This is a bit surprising. because read_sock reads data that is already
processed by the tcp stack, and ready to simply copy back to the user
pages. Same for sendmsg, the socket is non-blocking, so I would not
expect it to stall for unusually long periods. Maybe there is an issue
hiding in how we call send/recv?

> And the only way of inhibiting that would be to check _prior_ whether
> we can issue the call in the first place.
> (That's why I did the SOCK_NOSPACE tests in the previous patchsets).

The socket is non-blocking. I always thought that SOCK_NOSPACE is 
serving blocking
sockets... afaik, there shouldn't be a real difference between checking 
NOSPACE vs.
attempting sendmsg on a non-blocking socket... But I could be wrong here..

>
>>>       }
>>> -    return consumed;
>>> +    return consumed - len;
>>>   }
>>>   static void nvme_tcp_data_ready(struct sock *sk)
>>> @@ -1258,7 +1269,7 @@ static int nvme_tcp_try_send(struct 
>>> nvme_tcp_queue *queue)
>>>       return ret;
>>>   }
>>> -static int nvme_tcp_try_recv(struct nvme_tcp_queue *queue)
>>> +static int nvme_tcp_try_recv(struct nvme_tcp_queue *queue, unsigned 
>>> long deadline)
>>>   {
>>>       struct socket *sock = queue->sock;
>>>       struct sock *sk = sock->sk;
>>> @@ -1269,6 +1280,7 @@ static int nvme_tcp_try_recv(struct 
>>> nvme_tcp_queue *queue)
>>>       rd_desc.count = 1;
>>>       lock_sock(sk);
>>>       queue->nr_cqe = 0;
>>> +    queue->deadline = deadline;
>>>       consumed = sock->ops->read_sock(sk, &rd_desc, nvme_tcp_recv_skb);
>>>       release_sock(sk);
>>>       return consumed;
>>> @@ -1278,14 +1290,15 @@ static void nvme_tcp_io_work(struct 
>>> work_struct *w)
>>>   {
>>>       struct nvme_tcp_queue *queue =
>>>           container_of(w, struct nvme_tcp_queue, io_work);
>>> -    unsigned long deadline = jiffies + msecs_to_jiffies(1);
>>> +    unsigned long tx_deadline = jiffies + msecs_to_jiffies(1);
>>> +    unsigned long rx_deadline = tx_deadline + msecs_to_jiffies(1), 
>>> overrun;
>>>       do {
>>>           bool pending = false;
>>>           int result;
>>>           if (mutex_trylock(&queue->send_mutex)) {
>>> -            result = nvme_tcp_try_send(queue);
>>> +            result = nvme_tcp_send_all(queue, tx_deadline);
>>>               mutex_unlock(&queue->send_mutex);
>>>               if (result > 0)
>>>                   pending = true;
>>> @@ -1293,7 +1306,7 @@ static void nvme_tcp_io_work(struct 
>>> work_struct *w)
>>>                   break;
>>>           }
>>> -        result = nvme_tcp_try_recv(queue);
>>> +        result = nvme_tcp_try_recv(queue, rx_deadline);
>>
>> I think you want a more frequent substitution of sends/receives. the 
>> granularity of 1ms budget may be too coarse?
>>
> The problem is not the granularity, the problem is the latency spikes
> I'm seeing when issuing 'sendmsg' or 'read_sock'.

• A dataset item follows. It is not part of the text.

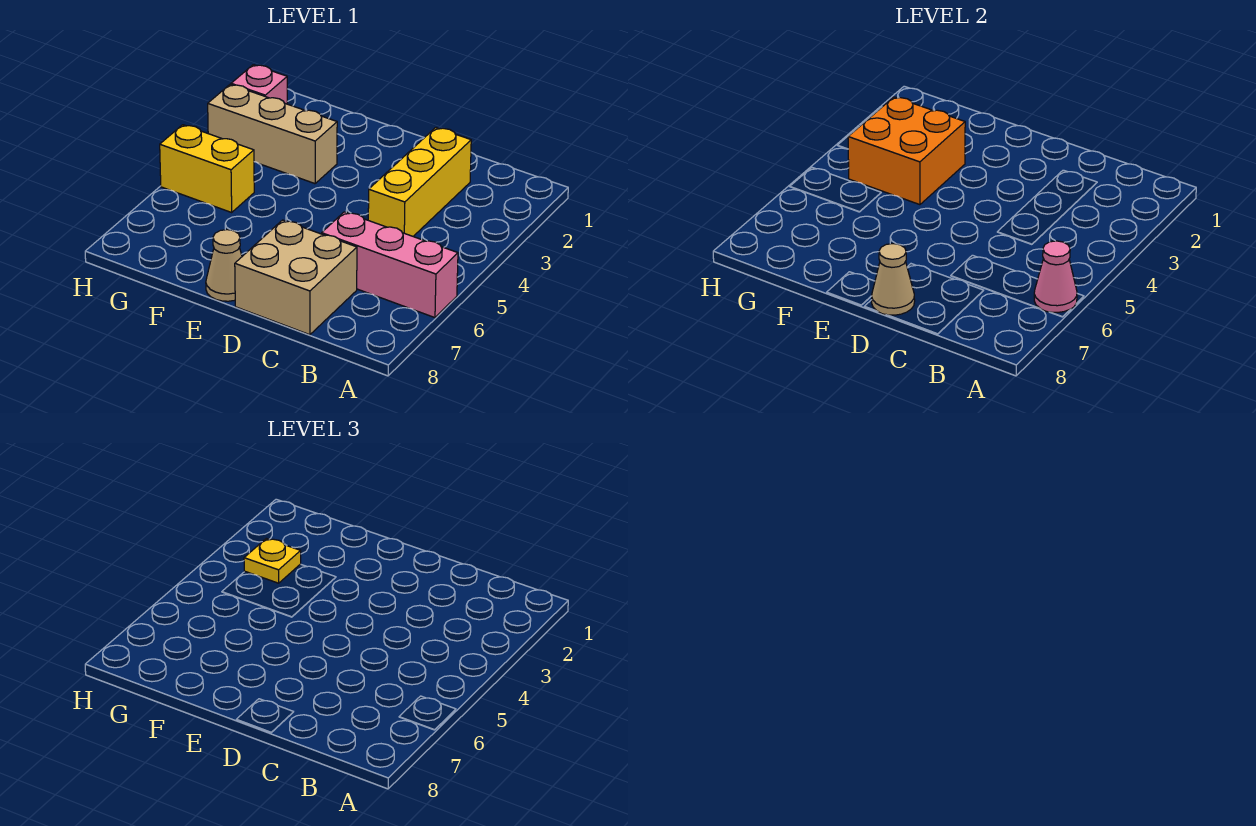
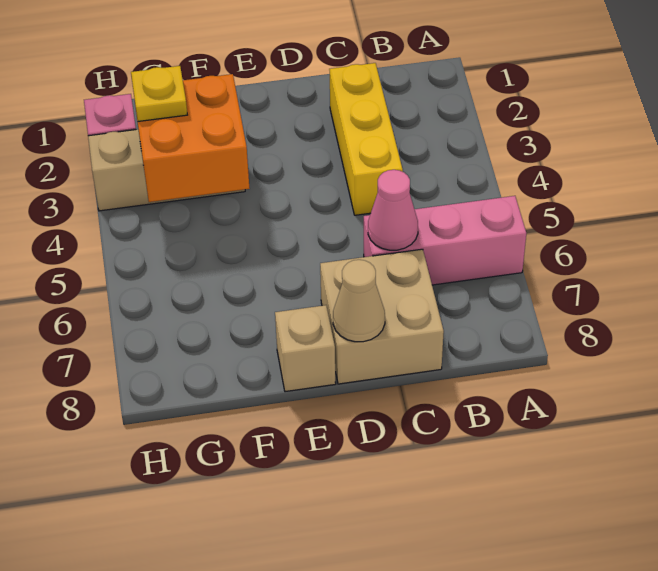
pink 1x1 cone [1034,241,1077,312] -> pink 1x1 cone moved to [368,170,418,250]
tan 1x1 cone [206,230,242,301] -> tan 1x1 brick [275,305,336,392]
yellow 1x2 brick [160,125,254,212] -> none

I think that its possible that there is another underlying issue. 
Because these calls
should NOT be blocked for a long period of time for non-blocking sockets.

>
>>>           if (result > 0)
>>>               pending = true;
>>>           else if (unlikely(result < 0))
>>> @@ -1302,7 +1315,13 @@ static void nvme_tcp_io_work(struct 
>>> work_struct *w)
>>>           if (!pending || !queue->rd_enabled)
>>>               return;
>>> -    } while (!time_after(jiffies, deadline)); /* quota is exhausted */
>>> +    } while (!time_after(jiffies, rx_deadline)); /* quota is 
>>> exhausted */
>>> +
>>> +    overrun = jiffies - rx_deadline;
>>> +    if (nvme_tcp_queue_id(queue) > 0 &&
>>> +        overrun > msecs_to_jiffies(10))
>>> +        dev_dbg(queue->ctrl->ctrl.device, "queue %d: queue stall 
>>> (%u msecs)\n",
>>> +            nvme_tcp_queue_id(queue), jiffies_to_msecs(overrun));
>>
>> Umm, ok. why 10? why not 2? or 3?
>> Do you expect io_work to spend more time executing?
>>
> Eg 4000 msecs like on my testbed?

If you see ANYTHING in the IO path stalling for 4 seconds then we have a 
bigger issue here.

> Yes.
>
>>>       queue_work_on(queue->io_cpu, nvme_tcp_wq, &queue->io_work);
>>>   }
>>> @@ -2666,6 +2685,7 @@ static int nvme_tcp_poll(struct blk_mq_hw_ctx 
>>> *hctx, struct io_comp_batch *iob)
>>>   {
>>>       struct nvme_tcp_queue *queue = hctx->driver_data;
>>>       struct sock *sk = queue->sock->sk;
>>> +    unsigned long deadline = jiffies + msecs_to_jiffies(1);
>>>       if (!test_bit(NVME_TCP_Q_LIVE, &queue->flags))
>>>           return 0;
>>> @@ -2673,7 +2693,7 @@ static int nvme_tcp_poll(struct blk_mq_hw_ctx 
>>> *hctx, struct io_comp_batch *iob)
>>>       set_bit(NVME_TCP_Q_POLLING, &queue->flags);
>>>       if (sk_can_busy_loop(sk) && 
>>> skb_queue_empty_lockless(&sk->sk_receive_queue))
>>>           sk_busy_loop(sk, true);
>>> -    nvme_tcp_try_recv(queue);
>>> +    nvme_tcp_try_recv(queue, deadline);
>>
>> spend a millisecond in nvme_tcp_poll() ??
>> Isn't it too long?
> Haven't tried with polling, so can't honestly answer.
>
> In the end, it all boils down to numbers.
> I'm having 2 controllers with 32 queues and 256 requests.
> Running on a 10GigE link one should be getting a net throughput
> of 1GB/s, or, with 4k requests, 256k IOPS.
> Or a latency of 0.25 milliseconds per command.
> In the optimal case. As I'm seeing a bandwidth of around
> 500MB/s, I'm looking at a latency 0.5 milliseconds _in the ideal case_.
>
> So no, I don't think the 1 milliseconds is too long.

nvme_tcp_poll is NOT designed to poll for the entirety or an individual 
IO lifetime. Its
a non-selective polling interface wired to io_uring. It should peek the 
socket, consume what ever
is there, and break. It most definitely should not spend 1ms in this 
check...